Trauerzug für ermordete Polizisten, Berlin 1931. Vorne zweiter von rechts: der stellvertretende Polizeipräsident Bernhard Weiss

Die Blindheit galt auch für die massenwirksame Propaganda, die nicht nur von den Rechtsextremen selbst ausging, sondern auch von Medien der Mitte geteilt und mitgetragen wurde. Die Demokraten in der Verwaltung der Weimarer Republik wurden zum Teil systematisch verunglimpft, zum Beispiel der Berliner Polizeipräsident Bernhard Weiß, der als einer der wenigen standhaften Beamten regelmäßig gegen Rechtsbrüche von Hitlers SA vorging. Diese „Sturmabteilung“ hatte Ernst Röhm 1921 als „Schutztruppe“ der NSDAP gegründet. Die Bildung solcher paramilitärischen Verbände wurde ebenfalls von den Behörden geduldet: Die SA begleitete die Versammlungen und Kundgebungen ihrer Partei und begann auch bei anderen Parteiversammlungen immer wieder Straßen- und Saalschlachten, um sich systematisch auf den Tag der „Machtergreifung“ vorzubereiten.
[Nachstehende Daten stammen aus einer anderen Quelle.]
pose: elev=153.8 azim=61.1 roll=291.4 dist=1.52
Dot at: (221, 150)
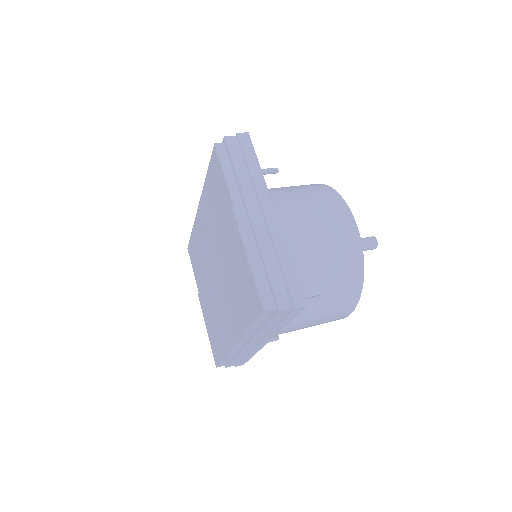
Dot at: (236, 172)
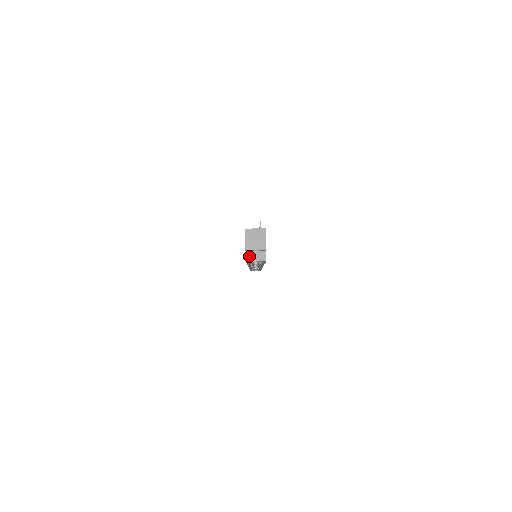
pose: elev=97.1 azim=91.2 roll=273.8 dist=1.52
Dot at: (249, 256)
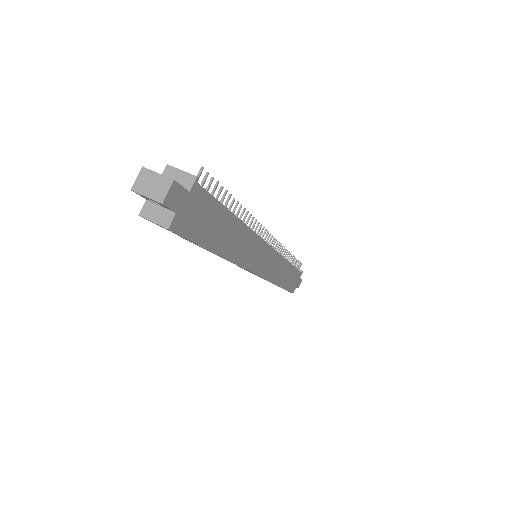
Dot at: (147, 209)
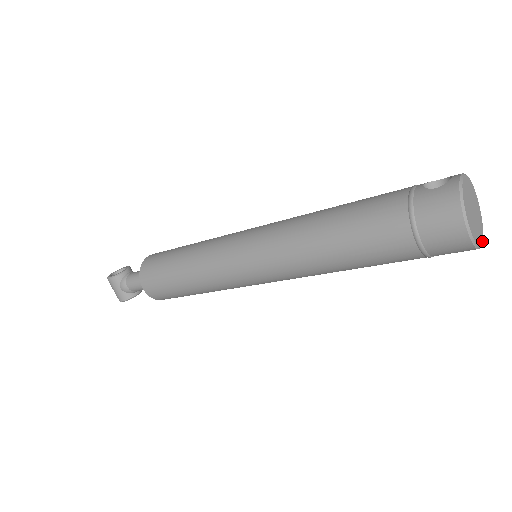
Die Justiz spielte auch eine wichtige Rolle am Ende der Republik. Adolf Hitler erhielt nach seinem Putsch nur eine geringe Strafe und kam bald wieder frei. Die Verhandlungen durften zur Hetze und zur Verbreitung von Propaganda missbraucht werden. In der Urteilsbegründung wurde der Verzicht auf eine Ausweisung Hitlers, die nach dem Republikschutzgesetz angebracht war, damit begründet, dass „auf einen Mann, der so deutsch denkt und fühlt wie Hitler […] die Vorschrift […] des Republikschutzgesetzes […] keine Anwendung finden“ kann. Reichspräsident Ebert starb an einer verschleppten Blinddarmentzündung, die er aufgrund einer Anklage wegen Hochverrats nicht rechtzeitig hatte behandeln lassen. Im sogenannten Weltbühne-Prozess wurden die Journalisten Carl von Ossietzky und Walter Kreiser wegen Spionage zu 18 Monaten Haft verurteilt, weil in der Zeitschrift auf die geheime Aufrüstung der Reichswehr aufmerksam gemacht worden war.

Reichswehr

Parade der Reichswehr, 1930

Der Oberbefehlshaber der Reichswehr war der Reichspräsident. Infolge der Bestimmungen des Versailler Vertrags war sie als Berufsarmee mit begrenzter Größe und Ausrüstung organisiert. Die Reichswehr wurde ein Staat im Staate, der sich nach außen hin abschottete, sie wurde nicht zu einer Streitmacht der Republik. Zwar beschloss sie, im Ebert-Groener-Bündnis die Regierung im „gemeinsamen Kampf gegen den Bolschewismus“ zu unterstützen. Dennoch war die Reichswehr für die junge Republik eher eine Last, weil sie von einem konservativ-monarchisch geprägten Offizierkorps geführt wurde; zu demokratischen Reformen ihres inneren Gefüges kam es nicht. Deutschnational eingestellt, war die Reichswehr in den Anfangsjahren der Republik im Kampf gegen linke Gruppierungen eingesetzt. Beim Kapp-Putsch war sie nicht bereit einzugreifen. Nach der NS-Machtübernahme akzeptierte sie das Regime Hitlers widerstandslos.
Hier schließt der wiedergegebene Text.